Lasik Surgery Patients Suffer Serious Side Effects

Every year, over 700,000 people discard their glasses and undergo Lasik surgery to regain nearly-perfect eyesight. But as the procedure reaches a two-decade milestone, stories of debilitating side effects are coming to light.

Unlike glasses and contacts, which work outside the eye, Lasik works from within. Our eyes work like tiny cameras. The cornea—a prism-like dome in the front of your eye—and an internal lens focus light on the back surface of the eye, creating a high-definition image. But if you’re near- or farsighted, your eye isn’t able to focus the light precisely. Glasses and contacts pre-focus the light before it even enters your eye.

Lasik is supposed to help patients see clearly, but a clinical trial reveals the invasive procedure has troubling side effects.

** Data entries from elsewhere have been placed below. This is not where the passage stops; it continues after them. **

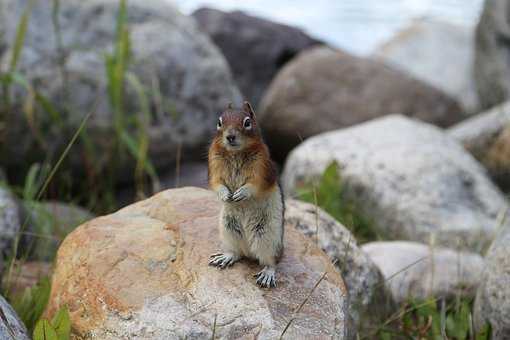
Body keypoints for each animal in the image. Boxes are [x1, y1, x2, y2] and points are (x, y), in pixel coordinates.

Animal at [208, 102, 286, 288]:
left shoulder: (262, 168)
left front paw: (241, 193)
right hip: (228, 229)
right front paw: (225, 195)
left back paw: (267, 274)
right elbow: (216, 183)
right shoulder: (214, 165)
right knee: (237, 253)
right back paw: (225, 257)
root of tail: (250, 251)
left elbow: (255, 185)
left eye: (247, 122)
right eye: (219, 122)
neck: (235, 152)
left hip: (267, 236)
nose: (230, 136)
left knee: (270, 262)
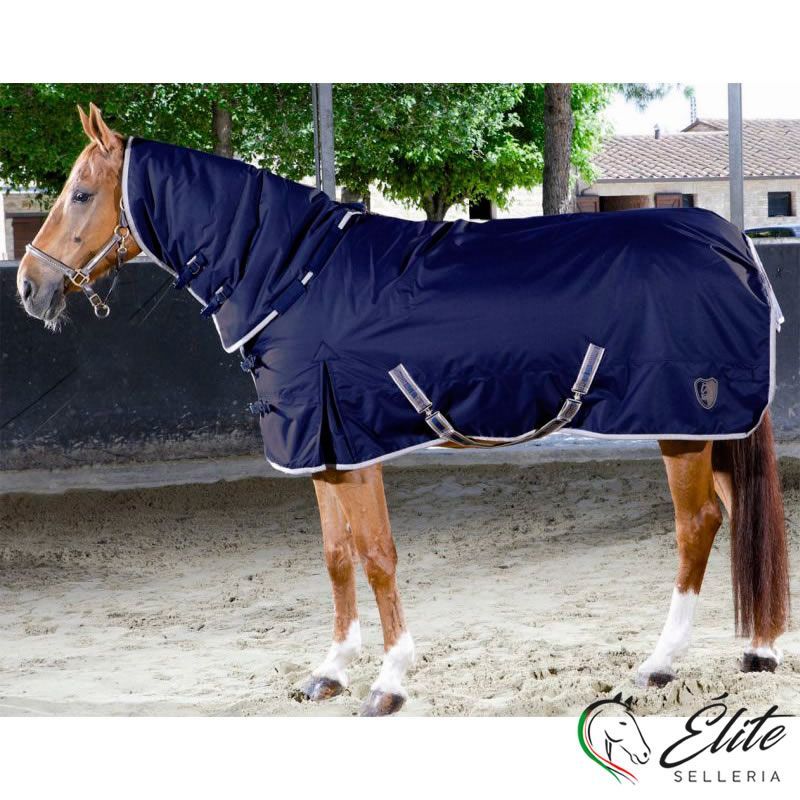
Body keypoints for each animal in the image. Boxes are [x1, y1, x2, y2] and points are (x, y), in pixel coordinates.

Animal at [16, 103, 790, 716]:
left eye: (81, 193)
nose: (27, 285)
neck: (296, 276)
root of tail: (734, 245)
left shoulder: (354, 444)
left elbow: (378, 555)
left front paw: (389, 681)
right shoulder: (322, 451)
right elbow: (336, 557)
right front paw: (328, 671)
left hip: (682, 426)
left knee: (699, 523)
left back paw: (660, 664)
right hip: (714, 428)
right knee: (741, 511)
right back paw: (759, 651)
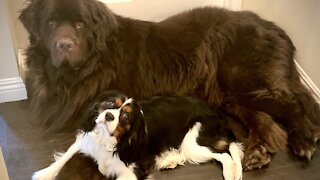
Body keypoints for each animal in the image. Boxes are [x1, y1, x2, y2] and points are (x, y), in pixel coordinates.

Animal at [20, 0, 320, 170]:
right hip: (227, 94)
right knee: (264, 119)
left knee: (292, 103)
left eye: (80, 25)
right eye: (50, 23)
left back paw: (304, 140)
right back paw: (257, 151)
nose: (64, 45)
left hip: (242, 78)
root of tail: (273, 27)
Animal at [32, 90, 242, 179]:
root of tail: (217, 113)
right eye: (110, 103)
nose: (109, 116)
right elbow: (64, 157)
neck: (107, 139)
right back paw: (169, 161)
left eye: (125, 116)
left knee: (224, 153)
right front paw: (43, 174)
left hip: (194, 142)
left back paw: (230, 173)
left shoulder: (130, 171)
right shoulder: (86, 140)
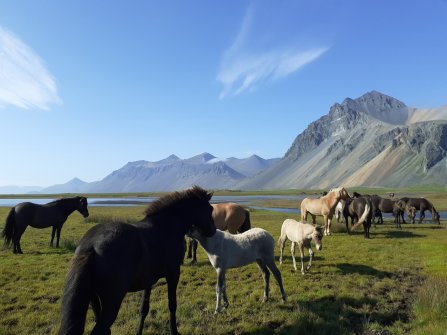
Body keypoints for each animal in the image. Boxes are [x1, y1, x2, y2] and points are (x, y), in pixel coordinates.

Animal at [58, 186, 217, 335]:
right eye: (210, 209)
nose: (213, 231)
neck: (166, 227)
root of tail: (91, 245)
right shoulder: (173, 274)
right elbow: (172, 304)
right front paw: (174, 331)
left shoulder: (149, 280)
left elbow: (144, 308)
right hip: (112, 301)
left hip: (95, 299)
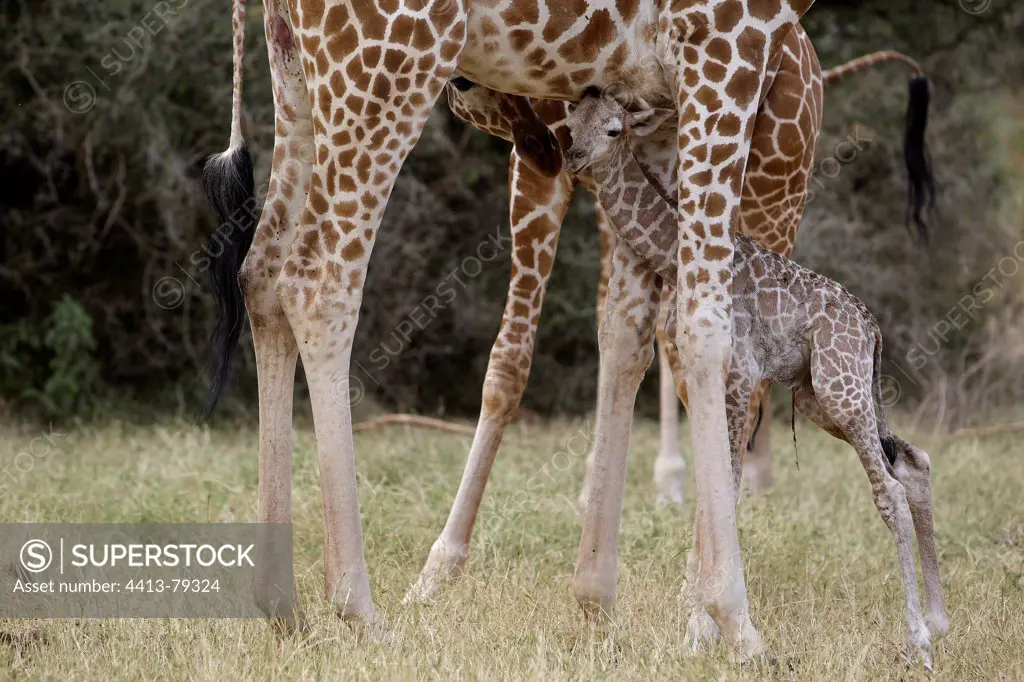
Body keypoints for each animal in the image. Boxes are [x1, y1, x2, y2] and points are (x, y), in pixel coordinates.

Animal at [203, 0, 827, 659]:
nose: (548, 147)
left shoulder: (654, 104)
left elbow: (627, 332)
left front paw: (601, 602)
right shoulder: (724, 46)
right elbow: (705, 334)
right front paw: (731, 621)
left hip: (298, 74)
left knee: (261, 276)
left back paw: (282, 607)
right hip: (392, 61)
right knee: (317, 283)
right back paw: (359, 609)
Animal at [565, 93, 946, 667]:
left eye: (613, 129)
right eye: (570, 126)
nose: (574, 157)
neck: (672, 260)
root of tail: (872, 328)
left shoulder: (739, 376)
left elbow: (728, 486)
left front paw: (705, 629)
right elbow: (711, 489)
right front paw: (699, 630)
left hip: (842, 388)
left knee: (891, 494)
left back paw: (917, 640)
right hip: (820, 398)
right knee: (914, 460)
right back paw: (941, 622)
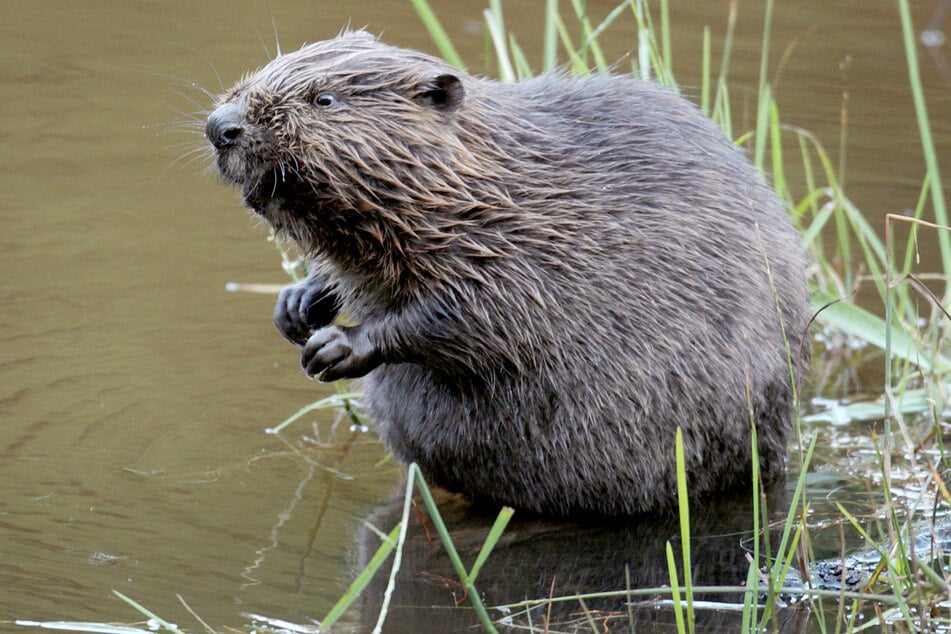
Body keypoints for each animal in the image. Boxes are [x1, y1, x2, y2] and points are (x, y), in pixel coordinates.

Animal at [205, 30, 808, 512]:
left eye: (324, 98)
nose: (220, 126)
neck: (482, 183)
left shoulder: (524, 251)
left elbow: (476, 317)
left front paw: (335, 347)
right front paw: (296, 305)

But with Lasik, the common name for Laser-Assisted In Situ Keratomileusis, surgeons re-sculpt the cornea itself to change the angle at which it focuses the light. They cut a thin flap on the surface and fold it back to allow access to a laser that re-shapes the cornea.

It may seem logical that such an invasive procedure would have side effects. Here’s Roni Caryn Rabin, reporting for the New York Times on a clinical trial carried out last year by the Food and Drug Administration:

Three months after surgery, however, glare, halos and double vision were common, affecting 50 to 60 percent of all patients, with up to 5 percent characterizing them as “very” or “extremely” bothersome.

Even after six months, some 41 percent of patients reported visual aberrations, with nearly 2 percent—or one in 50—saying the symptoms presented “a lot of difficulty” or “so much difficulty that I can no longer do some of my usual activities.”

Doctors carefully screen candidates to ensure that they understand the risks and meet the proper criteria. It’s considered an elective surgery—no one is required to get Lasik. But as more patients go under the laser, more horror stories are emerging, including chronic physical and mental pain, and even suicide.
Here’s Rabin again:

Katie Enders, 35, a kindergarten teacher in Cleveland, said her 2006 Lasik surgery left her feeling she had “paper cuts in her eyes.” She saw over a dozen doctors and tried several pain medications, finally getting relief from a pain pump implanted in her abdomen that carries a constant infusion of anesthetic up her spine.

Although only a minority of patients experience adverse outcomes, they are banding together to increase awareness of the dark underbelly of the seemingly-glamorous procedure. It’ll take more research to understand why exactly Lasik causes so many issues for some patients, and to figure out whether there really is a perfect fix for blurry eyesight.